The earliest generally accepted report of cloned mouse offspring (Tsunoda, et al., 1987) described an approach postulated earlier for cattle (Robl, et al., 1986).  In this method, 2-cell (not 1-cell) embryos provided recipient cytoplasm, with blastomeres from 8-cell embryos furnishing donor nuclei.  Yet reports of mouse cloning in the late 1980s and early 1990s were sparse with no success using nuclei from differentiated cells, suggesting that the approaches being taken were flawed.  Moreover, the first cloned mammals (sheep) had been produced by transferring donor nuclei into recipient, unfertilized eggs (oocytes), not 1- or 2-cell embryos (Willadsen, et al., 1986).  These factors may have contributed to the change to using oocytes as recipient cells in mouse nt (Kono, et al., 1991; Cheong, et al., 1993).  However, notwithstanding the relative ease of mouse embryo culture and manipulation, mouse metaphase-II oocytes (in contrast to those of most other species) are so sensitive that conventional microinjection through pipettes wider than 2 ?m at their tips is impracticable, resulting in lysis.  The intractability of microinjecting mouse metaphase II (MII) oocytes was eventually overcome with the application of piezo-actuated micromanipulation (Kimura and Yanagimachi, 1995).  This permitted the use of larger microinjection needles, although the realization that they could be utilized in nuclear transfer to clone mice came later (Wakayama et al., 1998a).

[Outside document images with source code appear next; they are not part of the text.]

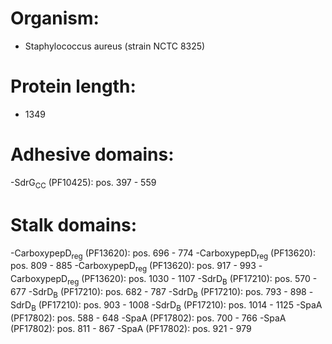 * Organism:
- Staphylococcus aureus (strain NCTC 8325)
* Protein length:
- 1349
* Adhesive domains:
-SdrG_C_C (PF10425): pos. 397 - 559
* Stalk domains:
-CarboxypepD_reg (PF13620): pos. 696 - 774
-CarboxypepD_reg (PF13620): pos. 809 - 885
-CarboxypepD_reg (PF13620): pos. 917 - 993
-CarboxypepD_reg (PF13620): pos. 1030 - 1107
-SdrD_B (PF17210): pos. 570 - 677
-SdrD_B (PF17210): pos. 682 - 787
-SdrD_B (PF17210): pos. 793 - 898
-SdrD_B (PF17210): pos. 903 - 1008
-SdrD_B (PF17210): pos. 1014 - 1125
-SpaA (PF17802): pos. 588 - 648
-SpaA (PF17802): pos. 700 - 766
-SpaA (PF17802): pos. 811 - 867
-SpaA (PF17802): pos. 921 - 979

Whilst mouse cloning remained at an impasse, progress in large animal cloning accelerated rapidly and in the first half of the 1990s larger animals became the models of choice for nuclear transfer (Sun and Moor, 1995).  Success in larger animals was endorsed by the view that the zygotic switch occurred relatively late in these species, but at the early 2-cell stage in the mouse (Flach et al., 1982; Latham et al., 1991; Ram and Schultz 1993).  Early onset of zygotic genome activation - such as that believed to occur in the mouse - would imply less time for a newly-transferred nuclear genome to undergo the reprogramming (defined below) mandatory for development.  Mice were cloned following fusion of enucleated oocytes to the blastomeres of late 2-cell embryos (Kono et al., 1991), and later those of early 8-cell embryos (Cheong et al., 1993), yet these isolated successes had been equaled or surpassed in the first report of sheep cloning (Willadsen, 1986).  Not until later was it possible to clone mice by the serial transfer of nuclei from morula- or blastocyst- (ICM-) derived cell nuclei first into enucleated oocytes and then the blastomeres of 2-cell embryos (Tsunoda and Kato 1997, 1998).  Such serial transfer marks a key departure from the earlier method of Hoppe and Illmensee (1981) and may have facilitated reprogramming of the donor cell nuclei.

Cloning by transfer of somatic cell nuclei from adult mice was finally achieved using a single transfer step in 1997 (Wakayama et al., 1998a), marking the beginning of a new chapter in mouse cloning.  In this development, mouse nuclear transfer biology was brought alongside that of the larger species (Wilmut et al., 1997; Kato et al., 1998; Wakayama et al., 1998). The birth of Dolly the sheep following a fusion-based cloning method had been reported in 1997; the first surviving cloned mouse, Cumulina, was also born in that year, on October 3^rd and took her name from the cumulus cell nucleus from which she was derived.